Supergrass: Rouen? Nope - autoroute to Coolville
We live in the world run by conglomerates for whose convenience and marketing reasons the global souk must be treated like a homogeneous entity. Changes within must be so subtle to be imperceptible so not to scare the customers: on mass cultural level it is the logic behind Hollywood’s remaking old movies, music dipping into nostalgia as the only source of inspiration… With majority addicted to the crap like Big [f**king deal!] Brother for the simple reason to laugh at the maggots without realising they are reflected in those sad and pathetic little exhibitionists who can‘t even pronounce decorum…
Kwuality is misspelt as often as the kultchur… Supergrass were a fun band at one point but it is tough being ‘juveniles’ churning out infantile ditties [not that’s anything wrong with it - if you act your shoe size!] and the Oxford quartet find themselves on a crossroads between [their] potential, creative ambition and market demands. ‘Road To Rouen’ is a mature-cum-sober offering that has more in common with The Kinks [occasionally the latter day Beatles] rather than the Supergrass of yore.
Gaz Coombes is a teenager no more and he embraces it with aplomb, vigour and curiosity and the result is a stunning album that certainly has little in common with the current guitar-based outfits in tight-trousers and skinny ties. The band’s advanced heaps and the evidence comes as soon as the opening track is located by laser: ‘Tales Of Endurance (Parts 4, 5 & 6)’ is like lowering yourself into a heated pool sited in Norwegian Wood.
‘Sad Girl’ makes you think of John Lennon, ‘Roxy’ is laden with strings and ending in a sonic ‘chaos’ your brain [or whatever is left of after all the binge-drinking/drugging/hyping] will struggle to reconcile this with a band that stood for frivolous, humorous, fun… Curious rhythms permeate ‘Coffee In The Pot’, that is actually an instrumental with some Ruskie-like ‘chorus’ and it is a loveable break before the titular tracks kicks in a sort of Thin Lizzy-esque mould without any actual plagiarising.
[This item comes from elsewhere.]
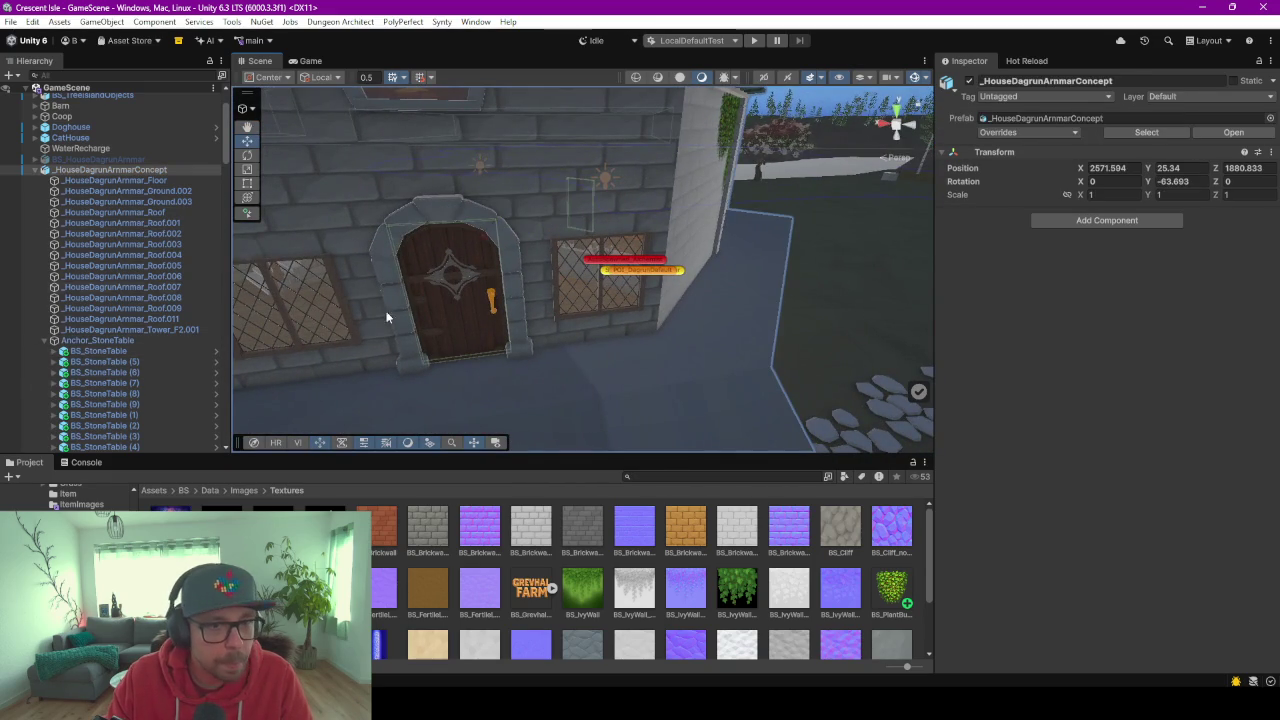
key(f)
It is also a funky mutha [a nod to Sly & The Family Stone, perhaps] with an interesting break although it sustains the newly-found - restraint.
Whereas once exuberance and youthful ‘Grass fuelled reality were their tonal currency, it’s become more thoughtful… Alas, the track feels too short at under 4 minutes and I could have done with twice as much. ‘Kick In The Teeth’, despite its yobbish nomenclature, is delivered with sonic moderation, again. ‘Low C’ is piano-led swooning song and ‘Fin’ is an exquisite track that brings proceedings to an ethereal end with its peculiar combination of West-Coast and psychedelic-folk of the Led Zepp vintage.
A decade on from [re]inventing buzzsaw pop, the band’s fifth album is intriguing, adventurous, distinctive, defiant, exigent… It balances acoustic and energetic-cum-sophisticated material more importantly and succinctly than Foo Fighters on their recent double offering ‘In Your Honour’. Erm, so concisely that all nine tracks offer the aural journey of only over 35 minutes!?
‘Road To Rouen’ is a brilliantly brave album at the time when blandness, dumbness and rip-off school are harvesting the fields of fame; the only possible flow could be its title in the world with no sense of humour-but-crass: a lot will find it pretentious but - the album was recorded in Normandy after all - we think it is just quirky, clever, playful, an ace pun. The enormous question is whether there is enough public who still can appreciate such qualities… [We bloody hope so for their as well as our benefit.]